[DATA SUPPLIED — start]

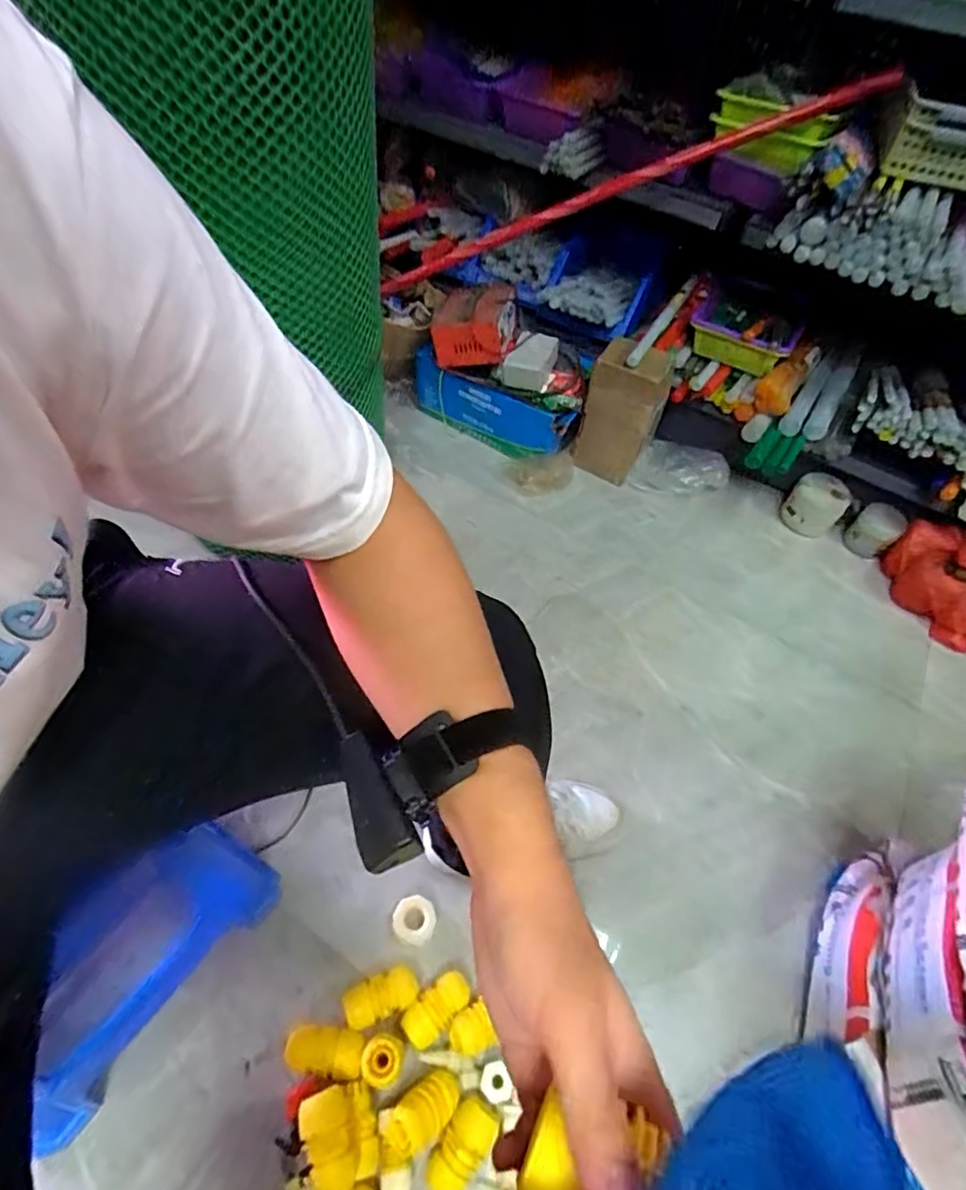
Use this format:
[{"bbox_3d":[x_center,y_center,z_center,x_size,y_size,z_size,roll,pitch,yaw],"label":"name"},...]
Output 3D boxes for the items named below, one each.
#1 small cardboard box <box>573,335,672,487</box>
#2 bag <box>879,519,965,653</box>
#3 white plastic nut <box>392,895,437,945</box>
[{"bbox_3d":[0.277,-0.365,1.205,0.146,0.272,0.092,23,53,9],"label":"small cardboard box"},{"bbox_3d":[0.851,-0.029,1.094,0.104,0.170,0.220,-28,62,-26],"label":"bag"},{"bbox_3d":[-0.085,0.405,0.745,0.052,0.029,0.049,13,52,6],"label":"white plastic nut"}]

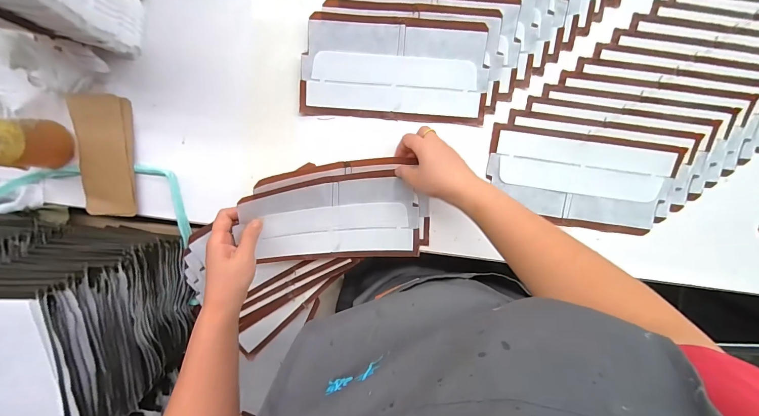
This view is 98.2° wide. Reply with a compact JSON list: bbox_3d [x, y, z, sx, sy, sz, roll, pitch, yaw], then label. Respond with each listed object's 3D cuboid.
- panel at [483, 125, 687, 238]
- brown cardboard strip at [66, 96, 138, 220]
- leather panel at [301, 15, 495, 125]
[{"bbox_3d":[0.268,-0.038,0.448,0.238,0.009,0.120,8,101,2],"label":"panel"},{"bbox_3d":[-0.381,-0.070,0.457,0.073,0.017,0.163,1,99,1],"label":"brown cardboard strip"},{"bbox_3d":[0.021,-0.181,0.433,0.239,0.008,0.122,4,105,0],"label":"leather panel"}]

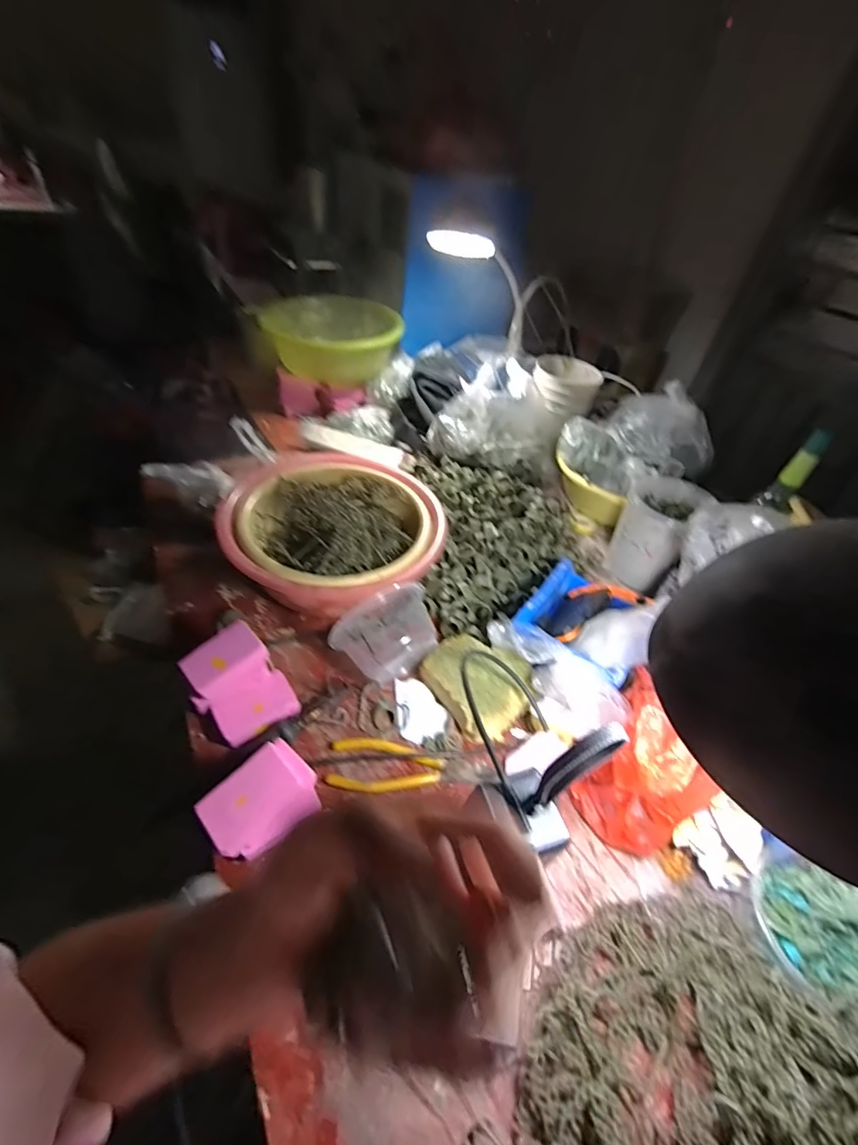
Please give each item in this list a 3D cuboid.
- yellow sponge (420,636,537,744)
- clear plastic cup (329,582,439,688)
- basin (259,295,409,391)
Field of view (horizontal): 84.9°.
[{"bbox_3d":[0.053,0.115,0.504,0.097,0.034,0.107,-27,54,-32],"label":"yellow sponge"},{"bbox_3d":[-0.040,0.074,0.499,0.108,0.099,0.066,-24,52,-30],"label":"clear plastic cup"},{"bbox_3d":[-0.194,-0.473,0.985,0.267,0.129,0.228,-15,48,-23],"label":"basin"}]

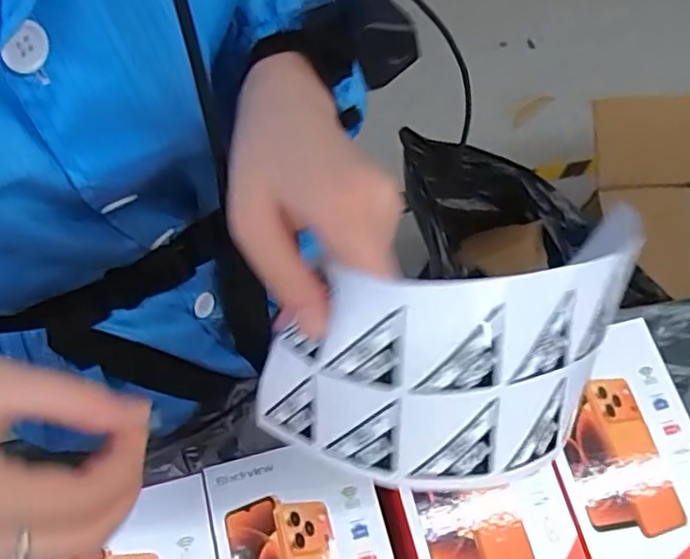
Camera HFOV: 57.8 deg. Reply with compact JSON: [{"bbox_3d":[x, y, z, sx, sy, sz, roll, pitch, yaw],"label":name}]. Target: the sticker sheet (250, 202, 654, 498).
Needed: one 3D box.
[{"bbox_3d":[0.040,0.036,0.250,0.145,0.073,0.082,-16,70,-8],"label":"sticker sheet"}]

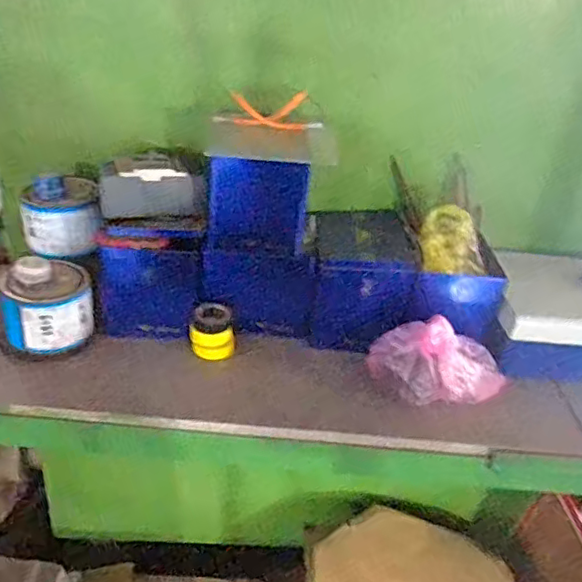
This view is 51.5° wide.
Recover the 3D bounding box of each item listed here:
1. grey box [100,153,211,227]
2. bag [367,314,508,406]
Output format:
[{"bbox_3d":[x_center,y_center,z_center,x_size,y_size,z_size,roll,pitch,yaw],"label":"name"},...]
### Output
[{"bbox_3d":[-0.177,-0.126,0.766,0.123,0.074,0.059,5,31,-4],"label":"grey box"},{"bbox_3d":[0.190,0.082,0.760,0.173,0.096,0.070,2,32,-9],"label":"bag"}]

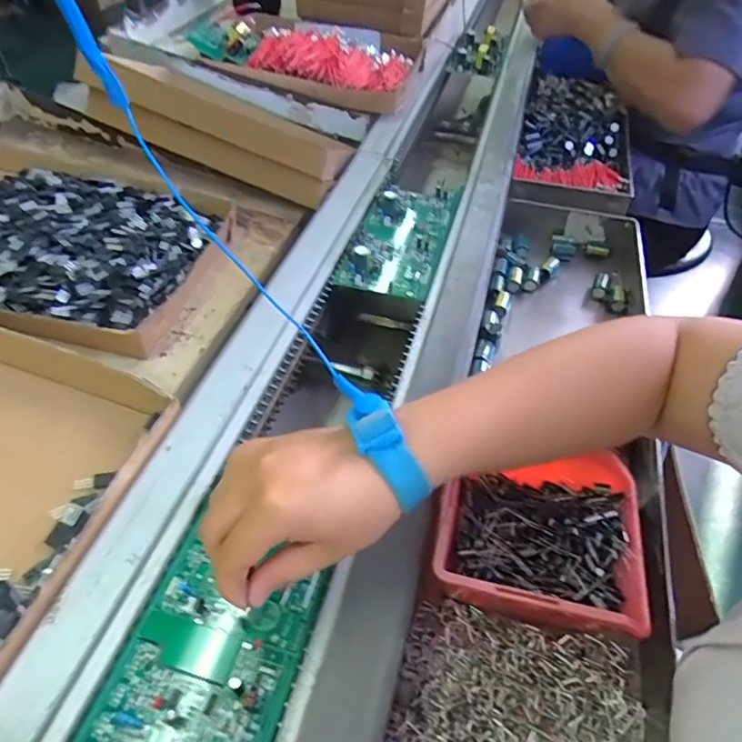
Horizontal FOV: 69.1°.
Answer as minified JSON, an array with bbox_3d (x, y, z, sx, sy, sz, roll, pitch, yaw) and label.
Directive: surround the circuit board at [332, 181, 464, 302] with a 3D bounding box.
[{"bbox_3d":[0.035,-0.154,0.584,0.091,0.031,0.201,10,48,13],"label":"circuit board"}]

[DATA SUPPLIED — finish]

» **PROBLEM DESCRIPTION**
Write out the whole of the data exactly; the pictures stay out.

» **EXERCISE RESPONSE**
Use this format:
[{"bbox_3d":[x_center,y_center,z_center,x_size,y_size,z_size,roll,pitch,yaw],"label":"name"},...]
Output 3D boxes for the items named below, one each.
#1 small cardboard box <box>573,335,672,487</box>
#2 bag <box>879,519,965,653</box>
#3 white plastic nut <box>392,895,437,945</box>
[{"bbox_3d":[0.277,-0.365,1.205,0.146,0.272,0.092,23,53,9],"label":"small cardboard box"},{"bbox_3d":[0.851,-0.029,1.094,0.104,0.170,0.220,-28,62,-26],"label":"bag"},{"bbox_3d":[-0.085,0.405,0.745,0.052,0.029,0.049,13,52,6],"label":"white plastic nut"}]

This view is 98.2° wide. Reply with a compact JSON list: bbox_3d [x, y, z, sx, sy, sz, roll, pitch, yaw], then label. Respond with each listed object's 3D cuboid.
- panel at [483, 125, 687, 238]
- brown cardboard strip at [66, 96, 138, 220]
- leather panel at [301, 15, 495, 125]
[{"bbox_3d":[0.268,-0.038,0.448,0.238,0.009,0.120,8,101,2],"label":"panel"},{"bbox_3d":[-0.381,-0.070,0.457,0.073,0.017,0.163,1,99,1],"label":"brown cardboard strip"},{"bbox_3d":[0.021,-0.181,0.433,0.239,0.008,0.122,4,105,0],"label":"leather panel"}]

Please give each item in this list a 3D cuboid.
- yellow sponge (420,636,537,744)
- clear plastic cup (329,582,439,688)
- basin (259,295,409,391)
Field of view (horizontal): 84.9°.
[{"bbox_3d":[0.053,0.115,0.504,0.097,0.034,0.107,-27,54,-32],"label":"yellow sponge"},{"bbox_3d":[-0.040,0.074,0.499,0.108,0.099,0.066,-24,52,-30],"label":"clear plastic cup"},{"bbox_3d":[-0.194,-0.473,0.985,0.267,0.129,0.228,-15,48,-23],"label":"basin"}]

Camera HFOV: 57.8 deg. Reply with compact JSON: [{"bbox_3d":[x, y, z, sx, sy, sz, roll, pitch, yaw],"label":name}]. Target: the sticker sheet (250, 202, 654, 498).
Needed: one 3D box.
[{"bbox_3d":[0.040,0.036,0.250,0.145,0.073,0.082,-16,70,-8],"label":"sticker sheet"}]

This view is 51.5° wide.
Recover the 3D bounding box of each item listed here:
1. grey box [100,153,211,227]
2. bag [367,314,508,406]
Output format:
[{"bbox_3d":[x_center,y_center,z_center,x_size,y_size,z_size,roll,pitch,yaw],"label":"name"},...]
### Output
[{"bbox_3d":[-0.177,-0.126,0.766,0.123,0.074,0.059,5,31,-4],"label":"grey box"},{"bbox_3d":[0.190,0.082,0.760,0.173,0.096,0.070,2,32,-9],"label":"bag"}]

Horizontal FOV: 69.1°.
Answer as minified JSON, an array with bbox_3d (x, y, z, sx, sy, sz, roll, pitch, yaw) and label.
Directive: surround the circuit board at [332, 181, 464, 302] with a 3D bounding box.
[{"bbox_3d":[0.035,-0.154,0.584,0.091,0.031,0.201,10,48,13],"label":"circuit board"}]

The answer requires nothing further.